皮膚科専門医の勉強ブログ

日々の勉強の記録

合成吸収糸の種類と違い

 手術の時に使用する吸収糸にはいろいろな種類があります。

しかしそれぞれの特徴について解説してある教科書は少ないため、張力維持期間についてまとめてみました。

(張力維持期間以外にも、モノフィラメントか撚糸かという違いもあります)

【張力維持期間】

・バイクリルラピッド:5日
・モノクリル:1週間
・バイクリル:4週間
・PDS:6週間

 「ERでの創治療」より

 

バイクリルラピッドやモノクリルは短く、PDSは長いのが分かると思います。

消化管などの治癒の早い臓器の縫合では短期間だけ張力を維持できればよいので、バイクリルラピッドやモノクリルが使用されます。

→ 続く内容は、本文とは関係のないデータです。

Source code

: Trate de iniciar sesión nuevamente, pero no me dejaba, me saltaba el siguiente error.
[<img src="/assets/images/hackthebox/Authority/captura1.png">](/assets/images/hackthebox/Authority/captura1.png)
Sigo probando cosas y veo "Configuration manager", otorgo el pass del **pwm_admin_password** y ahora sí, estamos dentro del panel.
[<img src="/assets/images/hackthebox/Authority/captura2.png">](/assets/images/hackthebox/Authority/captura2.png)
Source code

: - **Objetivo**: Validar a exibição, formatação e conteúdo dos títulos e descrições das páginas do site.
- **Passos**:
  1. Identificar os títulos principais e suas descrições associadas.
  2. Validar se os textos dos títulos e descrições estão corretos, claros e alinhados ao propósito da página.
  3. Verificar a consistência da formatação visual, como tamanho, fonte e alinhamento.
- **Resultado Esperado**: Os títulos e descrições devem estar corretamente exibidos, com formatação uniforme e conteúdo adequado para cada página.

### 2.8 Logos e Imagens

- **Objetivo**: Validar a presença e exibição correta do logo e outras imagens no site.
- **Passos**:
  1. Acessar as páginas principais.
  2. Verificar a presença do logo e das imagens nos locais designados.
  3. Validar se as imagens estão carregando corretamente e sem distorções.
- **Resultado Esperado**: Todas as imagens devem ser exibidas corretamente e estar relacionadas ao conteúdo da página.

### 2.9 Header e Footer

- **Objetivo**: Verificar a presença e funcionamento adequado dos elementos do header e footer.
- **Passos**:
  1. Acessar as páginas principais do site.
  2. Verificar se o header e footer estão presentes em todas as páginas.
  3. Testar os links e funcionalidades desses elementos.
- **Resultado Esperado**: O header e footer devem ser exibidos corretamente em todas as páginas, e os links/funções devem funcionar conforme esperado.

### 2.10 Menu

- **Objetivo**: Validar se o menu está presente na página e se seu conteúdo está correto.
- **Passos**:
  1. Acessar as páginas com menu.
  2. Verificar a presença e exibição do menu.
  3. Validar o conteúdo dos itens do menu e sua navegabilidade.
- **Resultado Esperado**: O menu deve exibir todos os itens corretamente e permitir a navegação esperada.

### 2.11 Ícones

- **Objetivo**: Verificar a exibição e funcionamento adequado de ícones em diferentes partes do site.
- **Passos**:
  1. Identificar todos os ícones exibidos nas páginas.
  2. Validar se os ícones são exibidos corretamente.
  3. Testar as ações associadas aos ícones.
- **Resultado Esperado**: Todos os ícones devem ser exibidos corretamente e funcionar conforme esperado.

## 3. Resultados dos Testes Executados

一方、真皮縫合では張力を長く維持する必要があるためPDSが使用されています。

 

それでは実際に、真皮縫合で使う糸の種類によって結果は変わるのでしょうか。

術後の肥厚性瘢痕の発症率を調べた報告があります。

Acta Derm Venereol. 80(5): 344, 2000

【肥厚性瘢痕発症率(皮膚腫瘍切除後)】

・バイクリル:31%
・PDS:8%

(p<0.0001)

 

やはりバイクリルよりもPDSの方が効果が高かったようです。